Il mese di gennaio di apre con la Giornata mondiale della pace, il primo giorno dell’anno, e si conclude con la Giornata della memoria, fissata al 27 del mese, nel giorno in cui si ricorda la liberazione del campo di sterminio di Auschwitz (27 gennaio 1945). Tra le innumerevoli vittime dell’immane olocausto (sono milioni di persone) che insanguinò l’Europa, va annoverato anche il nostro Servo di Dio Placido Cortese che immolò la sua vita per salvarne altre in grave pericolo. Il suo sacrificio, come quello delle altre vittime, non va dimenticato. La deriva dell’oblio, o addirittura del negazionismo, va contrastata favorendo tutte le iniziative che, in occasione della Giornata della memoria, vengono promosse, a vantaggio, in particolare, delle giovani generazioni.
A questo scopo sono di grande efficacia le parole pronunciate dal Presidente della Repubblica Sergio Mattarella, in occasione del 75° anniversario delle stragi compiute nel Comune di Fivizzano, in Toscana, il 25 agosto 2019, presente anche il Presidente della Repubblica Federale di Germania, Frank-Walter Steinmeier. Ne presentiamo un estratto.
Memoria e verità sono alla base delle democrazie.
I popoli italiano e tedesco, negli anni fra i due conflitti mondiali, vissero esperienze tragiche e parallele.
La progressiva perdita di fiducia nei valori al centro della storia europea – il rispetto della vita, della dignità di ogni persona, della libertà individuale e collettiva – unitamente alla deformazione dell’idea di nazione, permise a regimi che avevano a spregio la democrazia di giungere a esercitare un potere assoluto, portando i nostri due popoli a combattere infauste guerre di aggressione, il cui scopo ultimo era l’aberrante costruzione di un sistema fondato su forza e arbitrio, sull’oppressione dell’uomo sull’uomo.

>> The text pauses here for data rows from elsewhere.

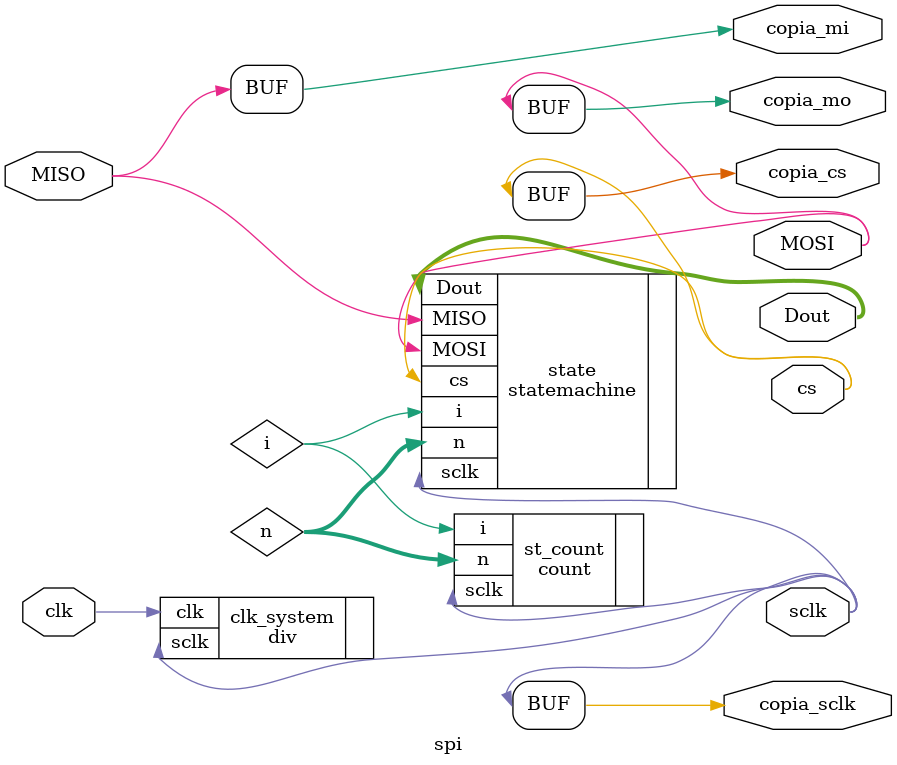
<source format=v>
`timescale 1ns / 1ps
 
module spi(MISO, MOSI, Dout, cs, clk, sclk, copia_mo, copia_mi, copia_sclk, copia_cs);

input MISO;
input clk;


output sclk;
output wire MOSI;
output wire cs;
output wire [7:0] Dout;

wire [5:0] n;
wire i;

output wire copia_mi;
output wire copia_mo;
output wire copia_sclk;
output wire copia_cs;

assign copia_mi=MISO;
assign copia_mo=MOSI;
assign copia_sclk=sclk;
assign copia_cs=cs;

div clk_system(.clk(clk), .sclk(sclk));
count st_count(.sclk(sclk), .n(n), .i(i));
statemachine state(.MISO(MISO), .MOSI(MOSI), .Dout(Dout), .sclk(sclk), .cs(cs), .n(n), .i(i));

endmodule

</source>
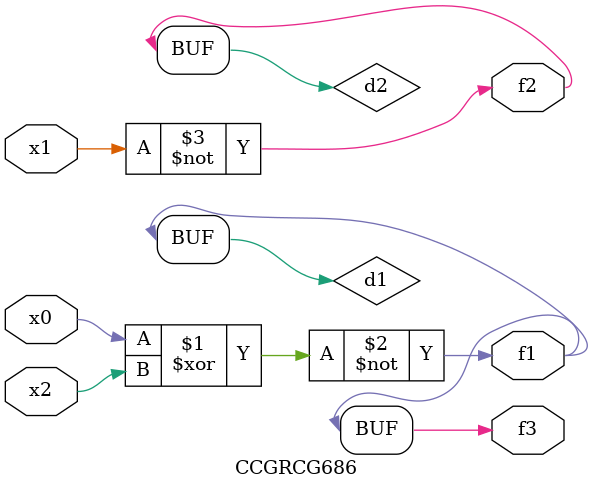
<source format=v>
module CCGRCG686(
	input x0, x1, x2,
	output f1, f2, f3
);

	wire d1, d2, d3;

	xnor (d1, x0, x2);
	nand (d2, x1);
	nor (d3, x1, x2);
	assign f1 = d1;
	assign f2 = d2;
	assign f3 = d1;
endmodule

</source>
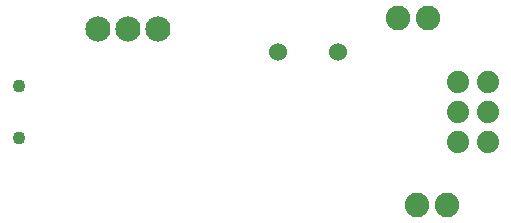
<source format=gbs>
G75*
G70*
%OFA0B0*%
%FSLAX24Y24*%
%IPPOS*%
%LPD*%
%AMOC8*
5,1,8,0,0,1.08239X$1,22.5*
%
%ADD10C,0.0600*%
%ADD11C,0.0820*%
%ADD12C,0.0434*%
%ADD13C,0.0740*%
%ADD14C,0.0840*%
D10*
X011410Y006535D03*
X013410Y006535D03*
D11*
X015410Y007660D03*
X016410Y007660D03*
X016035Y001410D03*
X017035Y001410D03*
D12*
X002760Y003669D03*
X002760Y005401D03*
D13*
X017410Y005535D03*
X018410Y005535D03*
X018410Y004535D03*
X017410Y004535D03*
X017410Y003535D03*
X018410Y003535D03*
D14*
X007410Y007285D03*
X006410Y007285D03*
X005410Y007285D03*
M02*

</source>
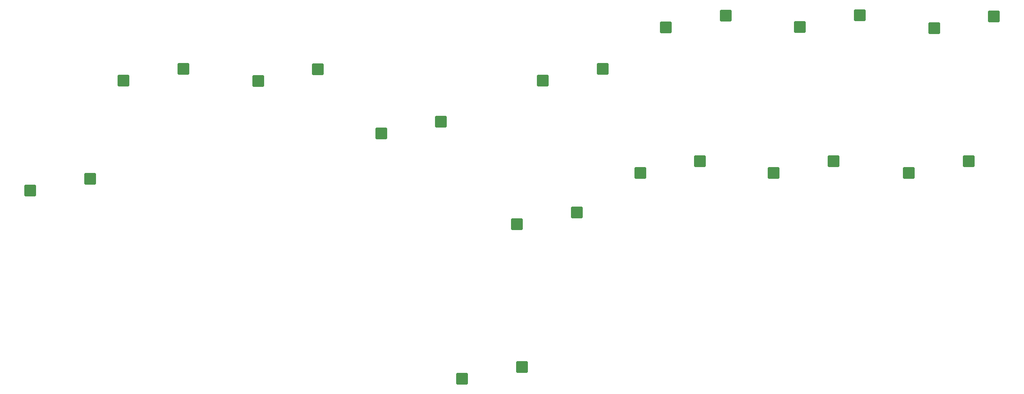
<source format=gbp>
%TF.GenerationSoftware,KiCad,Pcbnew,(6.0.7)*%
%TF.CreationDate,2022-08-16T08:24:38+10:00*%
%TF.ProjectId,Flatbox-rev1_1,466c6174-626f-4782-9d72-6576315f312e,rev?*%
%TF.SameCoordinates,Original*%
%TF.FileFunction,Paste,Bot*%
%TF.FilePolarity,Positive*%
%FSLAX46Y46*%
G04 Gerber Fmt 4.6, Leading zero omitted, Abs format (unit mm)*
G04 Created by KiCad (PCBNEW (6.0.7)) date 2022-08-16 08:24:38*
%MOMM*%
%LPD*%
G01*
G04 APERTURE LIST*
G04 Aperture macros list*
%AMRoundRect*
0 Rectangle with rounded corners*
0 $1 Rounding radius*
0 $2 $3 $4 $5 $6 $7 $8 $9 X,Y pos of 4 corners*
0 Add a 4 corners polygon primitive as box body*
4,1,4,$2,$3,$4,$5,$6,$7,$8,$9,$2,$3,0*
0 Add four circle primitives for the rounded corners*
1,1,$1+$1,$2,$3*
1,1,$1+$1,$4,$5*
1,1,$1+$1,$6,$7*
1,1,$1+$1,$8,$9*
0 Add four rect primitives between the rounded corners*
20,1,$1+$1,$2,$3,$4,$5,0*
20,1,$1+$1,$4,$5,$6,$7,0*
20,1,$1+$1,$6,$7,$8,$9,0*
20,1,$1+$1,$8,$9,$2,$3,0*%
G04 Aperture macros list end*
%ADD10RoundRect,0.250000X-1.025000X-1.000000X1.025000X-1.000000X1.025000X1.000000X-1.025000X1.000000X0*%
G04 APERTURE END LIST*
D10*
X31015000Y-86360000D03*
X43942000Y-83820000D03*
X124335000Y-127080000D03*
X137262000Y-124540000D03*
X220835000Y-82500000D03*
X233762000Y-79960000D03*
X191625000Y-82500000D03*
X204552000Y-79960000D03*
X162775000Y-82500000D03*
X175702000Y-79960000D03*
X136165000Y-93610000D03*
X149092000Y-91070000D03*
X226275000Y-51160000D03*
X239202000Y-48620000D03*
X197305000Y-50920000D03*
X210232000Y-48380000D03*
X168335000Y-51040000D03*
X181262000Y-48500000D03*
X141775000Y-62570000D03*
X154702000Y-60030000D03*
X106835000Y-73980000D03*
X119762000Y-71440000D03*
X80235000Y-62630000D03*
X93162000Y-60090000D03*
X51140000Y-62510000D03*
X64067000Y-59970000D03*
M02*

</source>
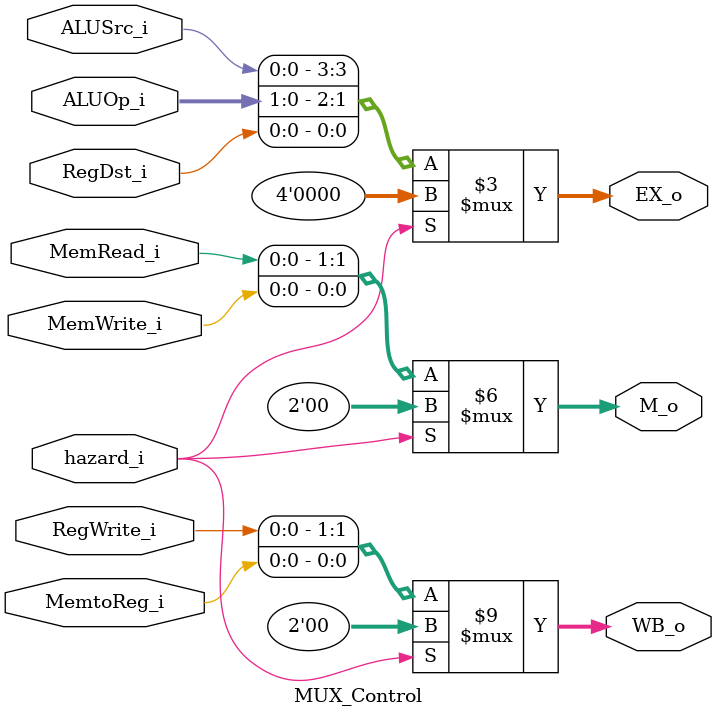
<source format=v>
module MUX_Control(
    hazard_i,
    RegDst_i,
    ALUOp_i,
    ALUSrc_i,
    RegWrite_i,
    MemRead_i,
    MemWrite_i,
    MemtoReg_i,
    WB_o,
    M_o,
    EX_o       
);

input               hazard_i;
input               RegDst_i, ALUSrc_i, MemtoReg_i, RegWrite_i, MemWrite_i, MemRead_i;
input   [1:0]       ALUOp_i;
output  [1:0]       WB_o, M_o;
output  [3:0]       EX_o;

reg     [1:0]       WB_o, M_o;
reg     [3:0]       EX_o;

always @(hazard_i or RegDst_i or ALUSrc_i or MemtoReg_i or RegWrite_i or MemWrite_i or MemRead_i or ALUOp_i) begin
    if (hazard_i) begin
        WB_o <= 2'b00;
        M_o <= 2'b00;
        EX_o <= 4'b00;
    end
    else begin
        WB_o <= {RegWrite_i, MemtoReg_i};
        M_o <= {MemRead_i, MemWrite_i};
        EX_o <= {ALUSrc_i, ALUOp_i[1:0], RegDst_i};
    end
end

endmodule
</source>
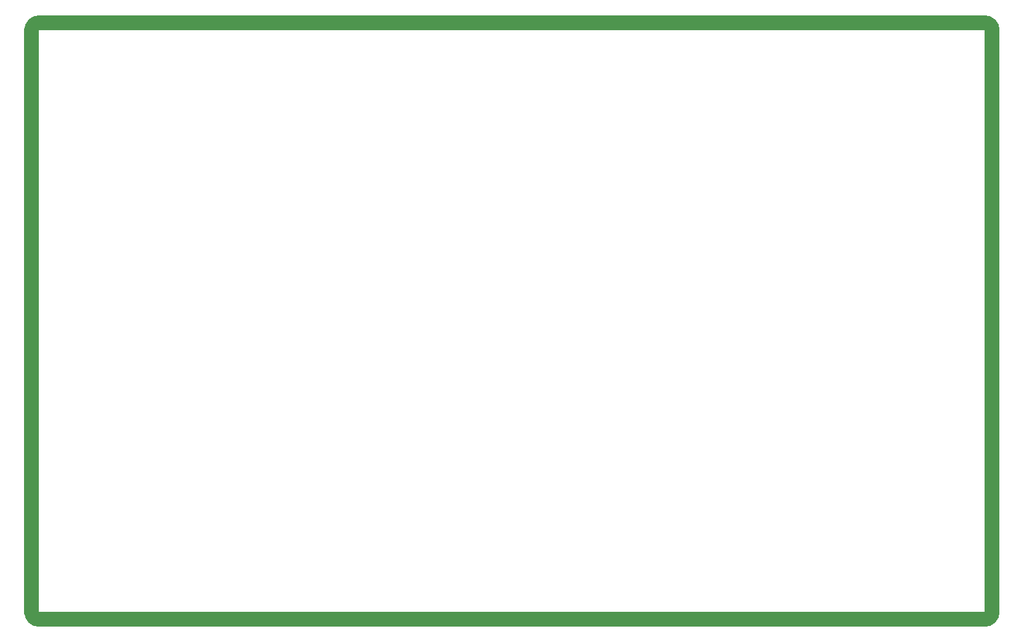
<source format=gbr>
G04*
G04 #@! TF.GenerationSoftware,Altium Limited,Altium Designer,24.1.2 (44)*
G04*
G04 Layer_Color=13684944*
%FSLAX44Y44*%
%MOMM*%
G71*
G04*
G04 #@! TF.SameCoordinates,C4B2C0E0-4E9B-487C-9046-04FF2B3DFFC7*
G04*
G04*
G04 #@! TF.FilePolarity,Positive*
G04*
G01*
G75*
%ADD69C,2.0000*%
D69*
X1310000Y800000D02*
G03*
X1300000Y810000I-10000J0D01*
G01*
X1310000Y800000D02*
G03*
X1300000Y810000I-10000J0D01*
G01*
Y-10000D02*
G03*
X1310000Y0I0J10000D01*
G01*
X1300000Y-10000D02*
G03*
X1310000Y0I0J10000D01*
G01*
X0Y810000D02*
G03*
X-10000Y800000I0J-10000D01*
G01*
X0Y810000D02*
G03*
X-10000Y800000I0J-10000D01*
G01*
Y0D02*
G03*
X0Y-10000I10000J0D01*
G01*
X-10000Y0D02*
G03*
X0Y-10000I10000J0D01*
G01*
X1310000Y0D02*
Y800000D01*
X0Y810000D02*
X1300000D01*
X0Y-10000D02*
X1300000D01*
X-10000Y0D02*
Y800000D01*
M02*

</source>
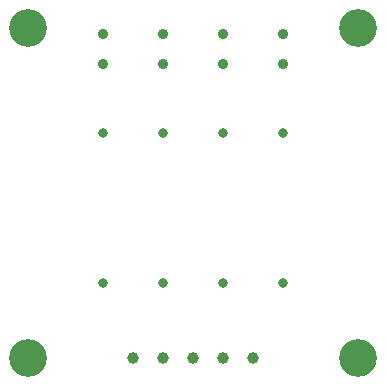
<source format=gbr>
%TF.GenerationSoftware,KiCad,Pcbnew,(6.0.10)*%
%TF.CreationDate,2023-12-21T18:09:07+10:00*%
%TF.ProjectId,Blinky,426c696e-6b79-42e6-9b69-6361645f7063,rev?*%
%TF.SameCoordinates,Original*%
%TF.FileFunction,Plated,1,2,PTH,Drill*%
%TF.FilePolarity,Positive*%
%FSLAX46Y46*%
G04 Gerber Fmt 4.6, Leading zero omitted, Abs format (unit mm)*
G04 Created by KiCad (PCBNEW (6.0.10)) date 2023-12-21 18:09:07*
%MOMM*%
%LPD*%
G01*
G04 APERTURE LIST*
%TA.AperFunction,ComponentDrill*%
%ADD10C,0.800000*%
%TD*%
%TA.AperFunction,ComponentDrill*%
%ADD11C,0.900000*%
%TD*%
%TA.AperFunction,ComponentDrill*%
%ADD12C,1.000000*%
%TD*%
%TA.AperFunction,ComponentDrill*%
%ADD13C,3.200000*%
%TD*%
G04 APERTURE END LIST*
D10*
%TO.C,R4*%
X36830000Y-38100000D03*
X36830000Y-50800000D03*
%TO.C,R3*%
X41910000Y-38100000D03*
X41910000Y-50800000D03*
%TO.C,R2*%
X46990000Y-38100000D03*
X46990000Y-50800000D03*
%TO.C,R1*%
X52070000Y-38100000D03*
X52070000Y-50800000D03*
D11*
%TO.C,D4*%
X36830000Y-29708000D03*
X36830000Y-32248000D03*
%TO.C,D3*%
X41910000Y-29708000D03*
X41910000Y-32248000D03*
%TO.C,D2*%
X46990000Y-29708000D03*
X46990000Y-32248000D03*
%TO.C,D1*%
X52070000Y-29708000D03*
X52070000Y-32248000D03*
D12*
%TO.C,J1*%
X39365000Y-57150000D03*
X41905000Y-57150000D03*
X44445000Y-57150000D03*
X46985000Y-57150000D03*
X49525000Y-57150000D03*
D13*
%TO.C,REF\u002A\u002A*%
X30480000Y-29210000D03*
X30480000Y-57150000D03*
X58420000Y-29210000D03*
X58420000Y-57150000D03*
M02*

</source>
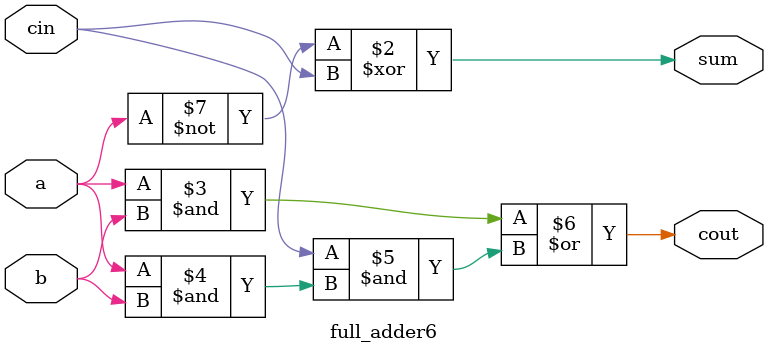
<source format=v>
module full_adder6(a,b,cin,sum,cout);
input a,b,cin;
output sum,cout;
assign sum = a^1'b1^cin;
assign cout = a&b|cin&(a&b); 
// initial begin
//     $display("The incorrect adder with xor0 having in2/1");
// end   
endmodule
</source>
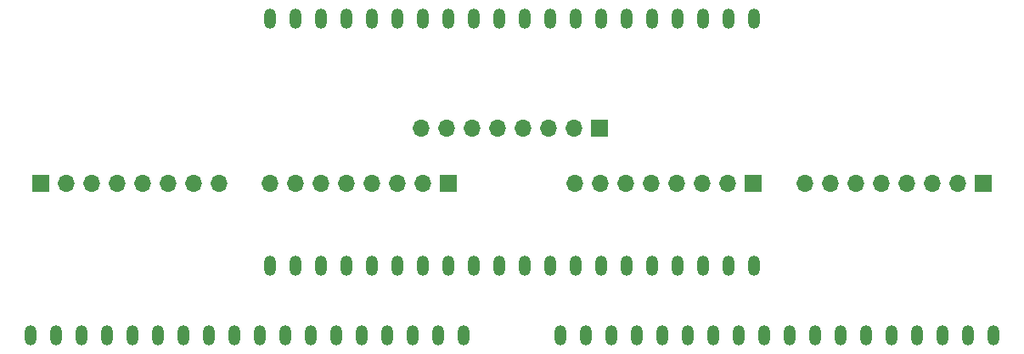
<source format=gbs>
G04 #@! TF.GenerationSoftware,KiCad,Pcbnew,(5.1.10-1-10_14)*
G04 #@! TF.CreationDate,2021-06-04T22:41:06-05:00*
G04 #@! TF.ProjectId,169-display-replacement-v2,3136392d-6469-4737-906c-61792d726570,rev?*
G04 #@! TF.SameCoordinates,Original*
G04 #@! TF.FileFunction,Soldermask,Bot*
G04 #@! TF.FilePolarity,Negative*
%FSLAX46Y46*%
G04 Gerber Fmt 4.6, Leading zero omitted, Abs format (unit mm)*
G04 Created by KiCad (PCBNEW (5.1.10-1-10_14)) date 2021-06-04 22:41:06*
%MOMM*%
%LPD*%
G01*
G04 APERTURE LIST*
%ADD10O,1.200000X2.000000*%
%ADD11R,1.700000X1.700000*%
%ADD12O,1.700000X1.700000*%
G04 APERTURE END LIST*
D10*
X115620000Y-90630000D03*
X115620000Y-115270000D03*
X118160000Y-90630000D03*
X118160000Y-115270000D03*
X120700000Y-90630000D03*
X120700000Y-115270000D03*
X123240000Y-90630000D03*
X123240000Y-115270000D03*
X125780000Y-90630000D03*
X125780000Y-115270000D03*
X128320000Y-90630000D03*
X128320000Y-115270000D03*
X130860000Y-90630000D03*
X130860000Y-115270000D03*
X133400000Y-90630000D03*
X133400000Y-115270000D03*
X135940000Y-90630000D03*
X135940000Y-115270000D03*
X138480000Y-90630000D03*
X138480000Y-115270000D03*
X141020000Y-90630000D03*
X141020000Y-115270000D03*
X143560000Y-90630000D03*
X143560000Y-115270000D03*
X146100000Y-90630000D03*
X146100000Y-115270000D03*
X148640000Y-90630000D03*
X148640000Y-115270000D03*
X151180000Y-90630000D03*
X151180000Y-115270000D03*
X153720000Y-90630000D03*
X153720000Y-115270000D03*
X156260000Y-90630000D03*
X156260000Y-115270000D03*
X158800000Y-90630000D03*
X158800000Y-115270000D03*
X161340000Y-90630000D03*
X161340000Y-115270000D03*
X163880000Y-90630000D03*
X163880000Y-115270000D03*
D11*
X186750000Y-107050000D03*
D12*
X184210000Y-107050000D03*
X181670000Y-107050000D03*
X179130000Y-107050000D03*
X176590000Y-107050000D03*
X174050000Y-107050000D03*
X171510000Y-107050000D03*
X168970000Y-107050000D03*
D11*
X163750000Y-107050000D03*
D12*
X161210000Y-107050000D03*
X158670000Y-107050000D03*
X156130000Y-107050000D03*
X153590000Y-107050000D03*
X151050000Y-107050000D03*
X148510000Y-107050000D03*
X145970000Y-107050000D03*
D11*
X148500000Y-101550000D03*
D12*
X145960000Y-101550000D03*
X143420000Y-101550000D03*
X140880000Y-101550000D03*
X138340000Y-101550000D03*
X135800000Y-101550000D03*
X133260000Y-101550000D03*
X130720000Y-101550000D03*
D11*
X133350000Y-107050000D03*
D12*
X130810000Y-107050000D03*
X128270000Y-107050000D03*
X125730000Y-107050000D03*
X123190000Y-107050000D03*
X120650000Y-107050000D03*
X118110000Y-107050000D03*
X115570000Y-107050000D03*
D11*
X92750000Y-107050000D03*
D12*
X95290000Y-107050000D03*
X97830000Y-107050000D03*
X100370000Y-107050000D03*
X102910000Y-107050000D03*
X105450000Y-107050000D03*
X107990000Y-107050000D03*
X110530000Y-107050000D03*
D10*
X91720000Y-122250000D03*
X94260000Y-122250000D03*
X96800000Y-122250000D03*
X99340000Y-122250000D03*
X101880000Y-122250000D03*
X104420000Y-122250000D03*
X106960000Y-122250000D03*
X109500000Y-122250000D03*
X112040000Y-122250000D03*
X114580000Y-122250000D03*
X117120000Y-122250000D03*
X119660000Y-122250000D03*
X122200000Y-122250000D03*
X124740000Y-122250000D03*
X127280000Y-122250000D03*
X129820000Y-122250000D03*
X132360000Y-122250000D03*
X134900000Y-122250000D03*
X144600000Y-122250000D03*
X147140000Y-122250000D03*
X149680000Y-122250000D03*
X152220000Y-122250000D03*
X154760000Y-122250000D03*
X157300000Y-122250000D03*
X159840000Y-122250000D03*
X162380000Y-122250000D03*
X164920000Y-122250000D03*
X167460000Y-122250000D03*
X170000000Y-122250000D03*
X172540000Y-122250000D03*
X175080000Y-122250000D03*
X177620000Y-122250000D03*
X180160000Y-122250000D03*
X182700000Y-122250000D03*
X185240000Y-122250000D03*
X187780000Y-122250000D03*
M02*

</source>
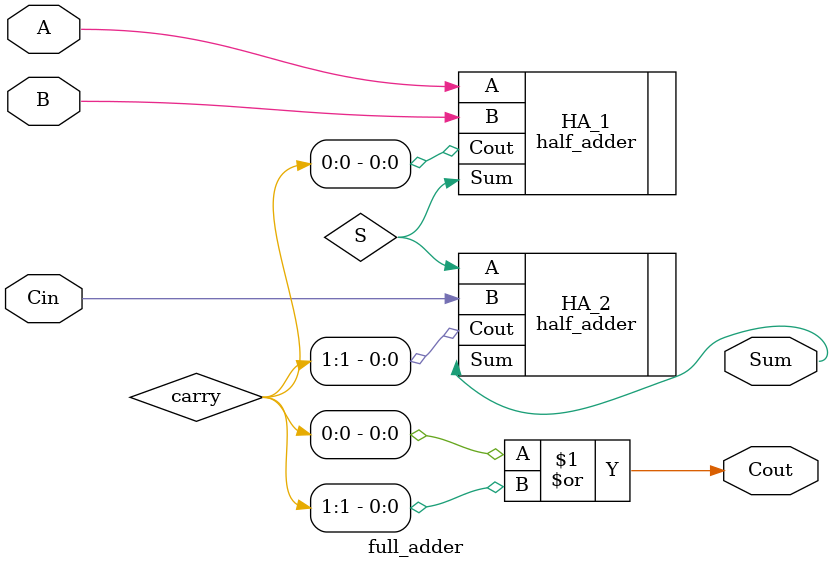
<source format=v>
`timescale 1ns / 1ps
module full_adder(A, B, Cin, Cout, Sum);

	input A, B, Cin;
	output Cout, Sum;
	
	wire S;
	wire [1:0] carry;

	half_adder HA_1(.A(A), .B(B), .Cout(carry[0]), .Sum(S));
	half_adder HA_2(.A(S), .B(Cin), .Cout(carry[1]), .Sum(Sum));
	
	assign Cout = carry[0]|carry[1];
	
endmodule

</source>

La notte delle coscienze condusse a immani tragedie.
La ritrovata bellezza e quiete dei nostri luoghi non può distoglierci dall’“esercizio della memoria”. Cedere alla tesi dell’oblio, rischieremmo una fuga da noi stessi, dalla nostra storia, con il prevalere dell’incomprensione di ciò che siamo, con il prevalere dell’indifferenza, dell’estraneità verso ciò che autenticamente costituisce la nostra Repubblica.
Si tratta di un rischio grave, che ci ruberebbe quella nostra storia di sofferenza e di riscatto. Offenderebbe il sacrificio dei nostri concittadini ai quali è stata sottratta la vita. Pretenderebbe di annullare il lutto dei familiari e il dolore di un’intera collettività.
Questo non può accadere.
Ha scritto Primo Levi:
“È accaduto, quindi può accadere di nuovo”.
E ancora: “Le coscienze possono nuovamente essere sedotte ed oscurate: anche le nostre”.
Il nostro futuro non può consistere nel ritorno a un passato di distruzioni, di oppressione dei popoli, di eccidi.
È nostro dovere impedire che si creino condizioni in cui questo possa riprodursi.
La nostra democrazia, i nostri valori di libertà, la spinta ideale che ha permesso all’Europa di risollevarsi e di riconciliarsi con se stessa, si fondano e si sviluppano proprio a partire dal sangue versato da innocenti, e dal conseguente commosso grido dei padri fondatori dell’Europa: “Mai più guerre, mai più lutti”.
Un appello – monito e implorazione al tempo stesso – che trovò eco attenta nelle coscienze di coloro che – sopravvissuti all’abisso della barbarie – si posero come obiettivo la costruzione di una nuova Europa, finalmente pacificata, nella quale ostilità e sopraffazione fossero bandite.